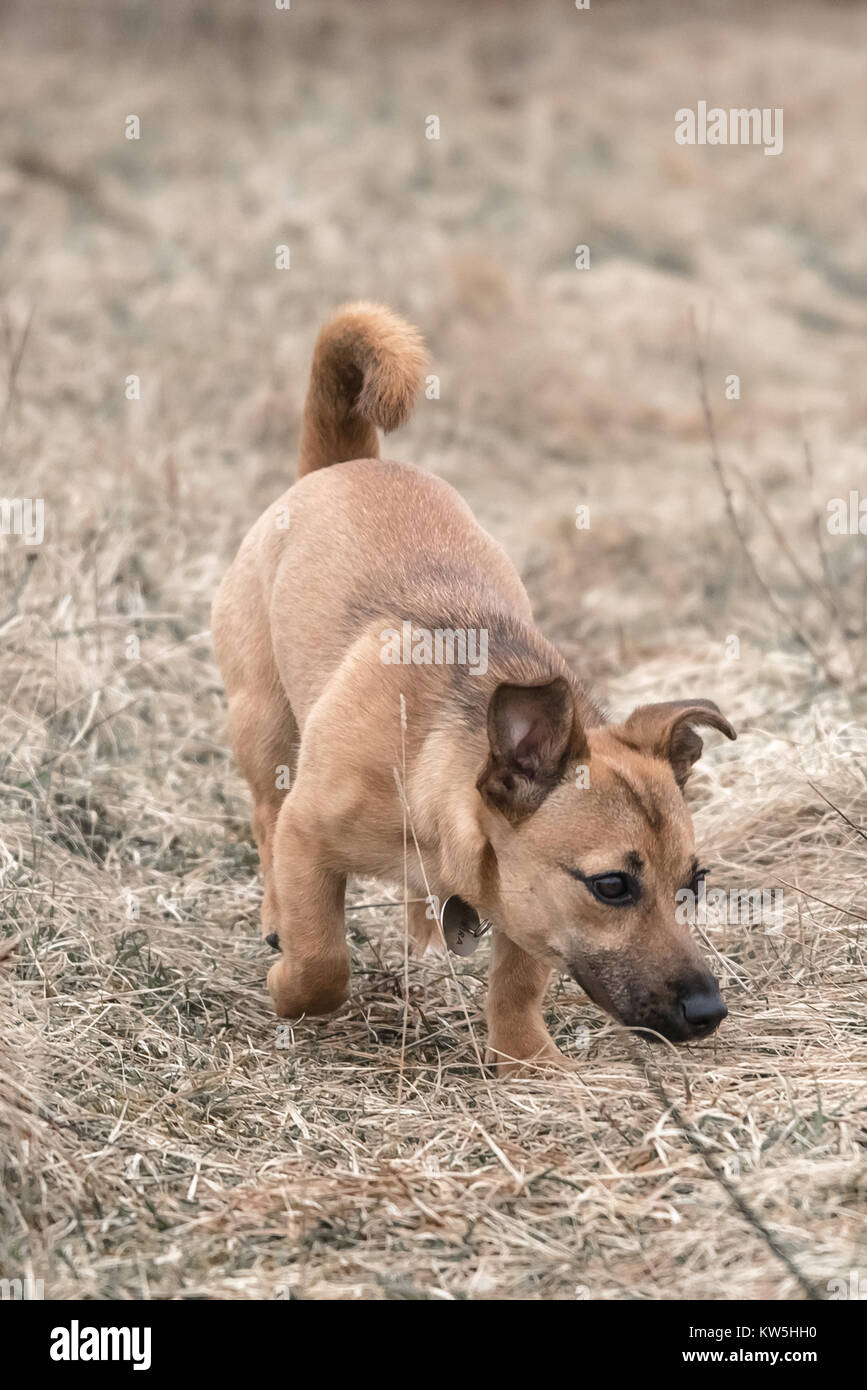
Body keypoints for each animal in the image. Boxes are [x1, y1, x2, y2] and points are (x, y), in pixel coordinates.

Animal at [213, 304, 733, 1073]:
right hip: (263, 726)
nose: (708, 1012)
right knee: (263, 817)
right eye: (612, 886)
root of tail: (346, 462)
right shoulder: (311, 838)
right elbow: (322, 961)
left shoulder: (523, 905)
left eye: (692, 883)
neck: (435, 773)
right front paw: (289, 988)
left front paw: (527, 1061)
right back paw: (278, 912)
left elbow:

_What is being asked_:
The expected output is a verbatim retyping of each line from the one with "right shoulder: (311, 838)" to the end of the listing above, with both end lines kept and nothing added.

_Exercise output_:
right shoulder: (311, 838)
right elbow: (322, 961)
left shoulder: (523, 905)
left eye: (692, 883)
neck: (435, 773)
right front paw: (289, 988)
left front paw: (527, 1061)
right back paw: (278, 912)
left elbow:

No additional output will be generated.